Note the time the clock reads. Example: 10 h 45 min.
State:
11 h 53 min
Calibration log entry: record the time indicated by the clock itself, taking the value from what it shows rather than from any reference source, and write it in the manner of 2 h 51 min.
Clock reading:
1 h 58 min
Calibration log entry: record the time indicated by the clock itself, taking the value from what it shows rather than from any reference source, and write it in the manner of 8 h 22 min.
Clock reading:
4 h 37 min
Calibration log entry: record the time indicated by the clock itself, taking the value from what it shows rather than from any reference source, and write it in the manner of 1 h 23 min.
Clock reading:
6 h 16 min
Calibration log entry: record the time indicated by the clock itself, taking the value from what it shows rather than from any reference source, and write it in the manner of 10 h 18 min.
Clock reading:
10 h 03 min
+===+
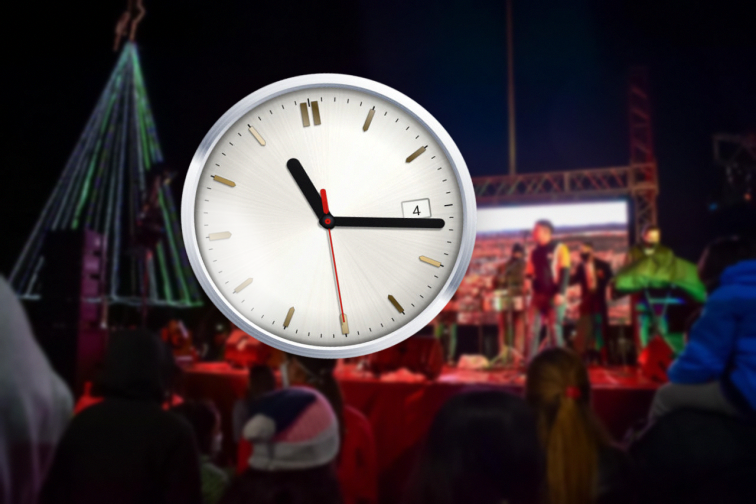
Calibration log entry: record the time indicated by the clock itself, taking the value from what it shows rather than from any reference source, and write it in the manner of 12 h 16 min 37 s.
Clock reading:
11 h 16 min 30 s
+===+
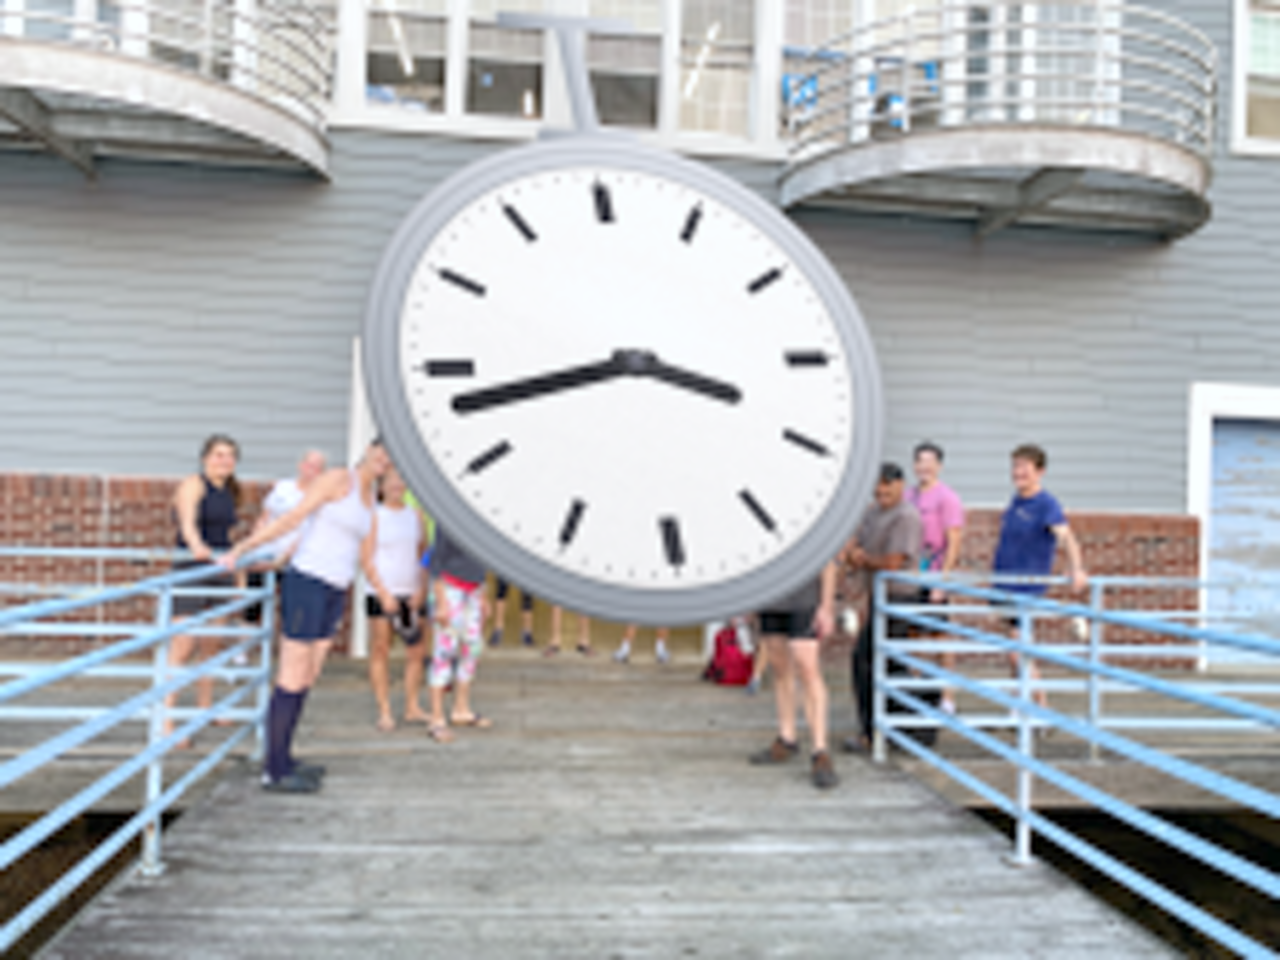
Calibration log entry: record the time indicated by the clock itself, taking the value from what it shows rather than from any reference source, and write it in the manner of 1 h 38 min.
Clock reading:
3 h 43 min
+===+
● Directive
Copy, character for character, everything above from the line containing "10 h 18 min." down to the line containing "10 h 03 min", including both of those lines.

● Response to the exercise
Calibration log entry: record the time indicated by the clock itself, taking the value from what it shows rather than from any reference source, and write it in the manner of 10 h 18 min.
Clock reading:
10 h 03 min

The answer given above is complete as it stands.